Are you working in an eating disorder psych hospital as a clinician-in-training? This seems like an appropriate question for your clinical supervisor.

Direct confrontation is difficult unless you are skilled therapist (in the style of Kernberg's methods). The patient may not tolerate that type of therapy so you have to develop a different style with some patients, in the style of Kohut or Carl Rogers. But there may be more contemporary theorists who have evidence-based methods that may be more applicable (with the proper training).

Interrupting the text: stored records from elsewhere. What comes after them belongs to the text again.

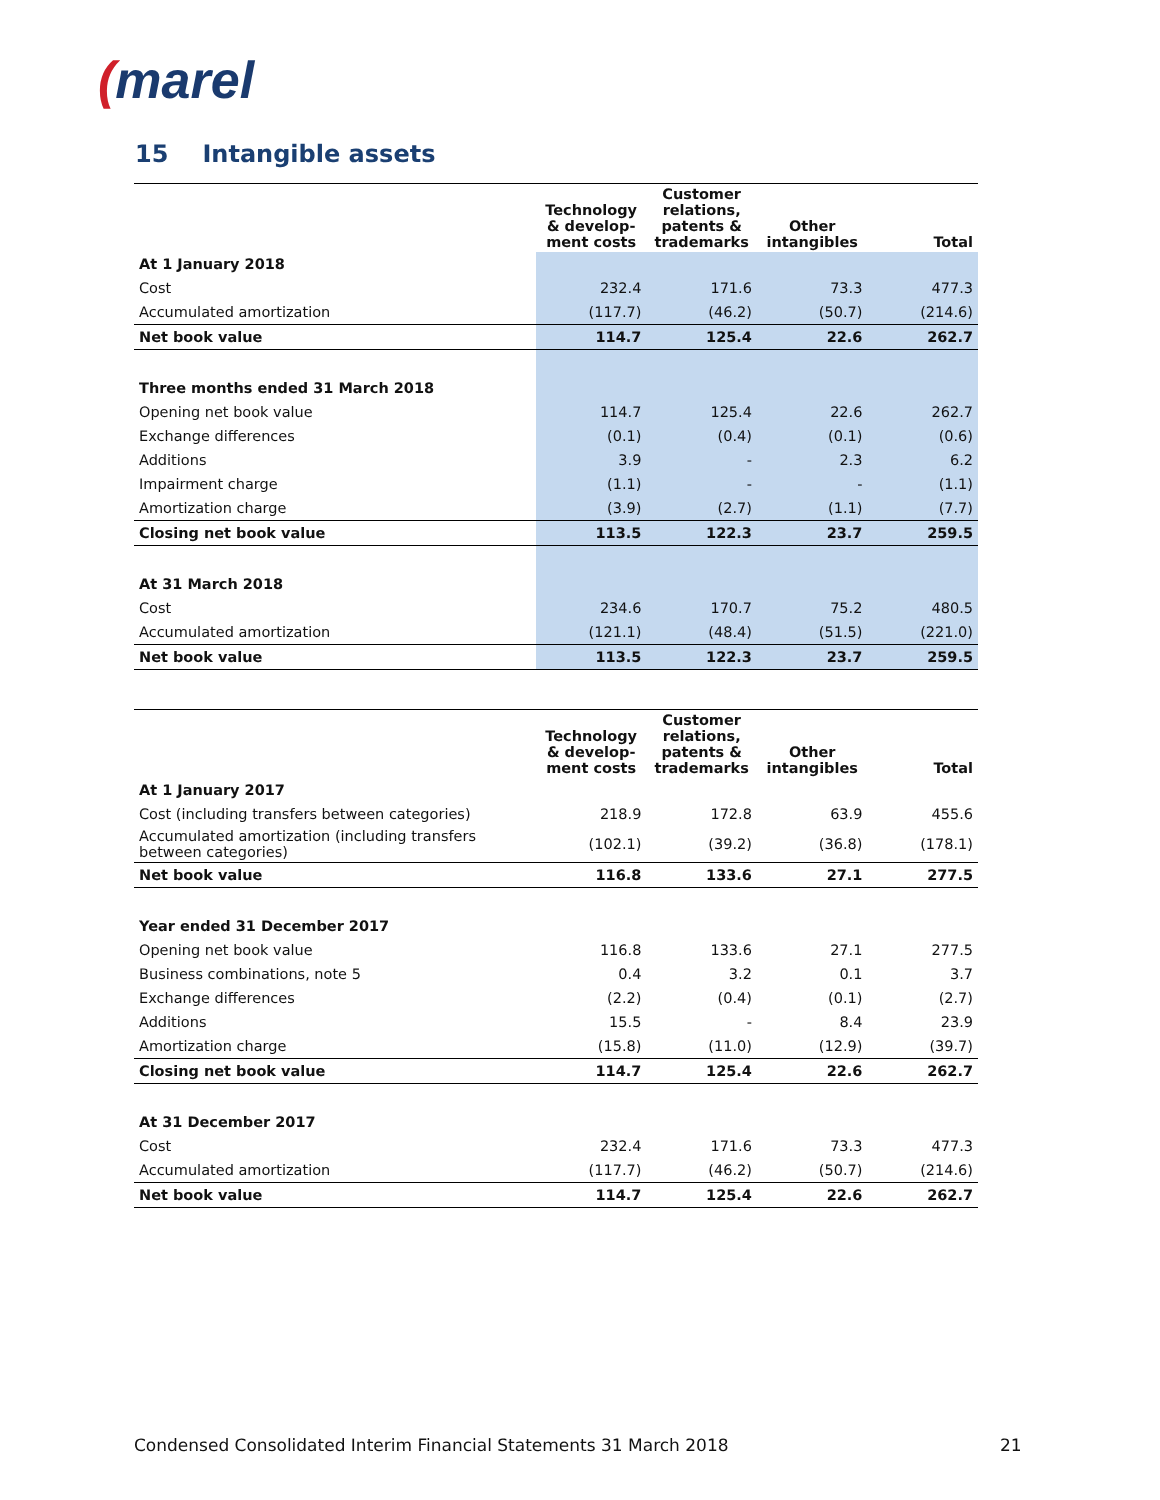(marel
15 Intangible assets
| | Technology & develop- ment costs | Customer relations, patents & trademarks | Other intangibles | Total |
| --- | --- | --- | --- | --- |
| At 1 January 2018 | | | | |
| Cost | 232.4 | 171.6 | 73.3 | 477.3 |
| Accumulated amortization | (117.7) | (46.2) | (50.7) | (214.6) |
| Net book value | 114.7 | 125.4 | 22.6 | 262.7 |
| Three months ended 31 March 2018 | | | | |
| Opening net book value | 114.7 | 125.4 | 22.6 | 262.7 |
| Exchange differences | (0.1) | (0.4) | (0.1) | (0.6) |
| Additions | 3.9 | - | 2.3 | 6.2 |
| Impairment charge | (1.1) | - | - | (1.1) |
| Amortization charge | (3.9) | (2.7) | (1.1) | (7.7) |
| Closing net book value | 113.5 | 122.3 | 23.7 | 259.5 |
| At 31 March 2018 | | | | |
| Cost | 234.6 | 170.7 | 75.2 | 480.5 |
| Accumulated amortization | (121.1) | (48.4) | (51.5) | (221.0) |
| Net book value | 113.5 | 122.3 | 23.7 | 259.5 |
| | Technology & develop- ment costs | Customer relations, patents & trademarks | Other intangibles | Total |
| --- | --- | --- | --- | --- |
| At 1 January 2017 | | | | |
| Cost (including transfers between categories) | 218.9 | 172.8 | 63.9 | 455.6 |
| Accumulated amortization (including transfers between categories) | (102.1) | (39.2) | (36.8) | (178.1) |
| Net book value | 116.8 | 133.6 | 27.1 | 277.5 |
| Year ended 31 December 2017 | | | | |
| Opening net book value | 116.8 | 133.6 | 27.1 | 277.5 |
| Business combinations, note 5 | 0.4 | 3.2 | 0.1 | 3.7 |
| Exchange differences | (2.2) | (0.4) | (0.1) | (2.7) |
| Additions | 15.5 | - | 8.4 | 23.9 |
| Amortization charge | (15.8) | (11.0) | (12.9) | (39.7) |
| Closing net book value | 114.7 | 125.4 | 22.6 | 262.7 |
| At 31 December 2017 | | | | |
| Cost | 232.4 | 171.6 | 73.3 | 477.3 |
| Accumulated amortization | (117.7) | (46.2) | (50.7) | (214.6) |
| Net book value | 114.7 | 125.4 | 22.6 | 262.7 |
Condensed Consolidated Interim Financial Statements 31 March 2018
21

For the purposes of this forum, my go-to-answer would be to do some research in peer-reviewed articles about psychotherapeutic treatment for factitious disorder in the eating disorder population by searching pub-med or one of the psych databases. I can't imagine that you can get a short-answer here because there could be various underlying issues with factitious disorder that are motivating the person to continue whatever problematic behaviors (secondary gain) and any legitimate answer would require more background on each case, which is not appropriate on this forum. I also couldn't imagine a eating disorder case where factitious disorder was the primary diagnoses. Malingering is one thing, but manifesting into full-blown disorder has to have some organic and social factors that are influencing the overall picture. And if you are evaluating someone with factitious disorder who presents with an eating disorder, wouldn't the eating disorder be qualified as more lethal and considered as the primary diagnosis regardless of severity of the factitious disorder? And if the factitious disorder is so severe, have you evaluated all the differential diagnoses, such as personality disorders. You have to consider that the issues that are presented as 'made-up' or unclear to you may be very real for the person.

You could look into schema therapy (or treatment that emphasizes both personality and changes in cognitions and behaviors), but you need specific training in order to proceed. With all that said, I can't say more unless I know your training background and at what level you are involved in treatment. I would just consult your colleagues at your clinic who may have direct access to more relevant information.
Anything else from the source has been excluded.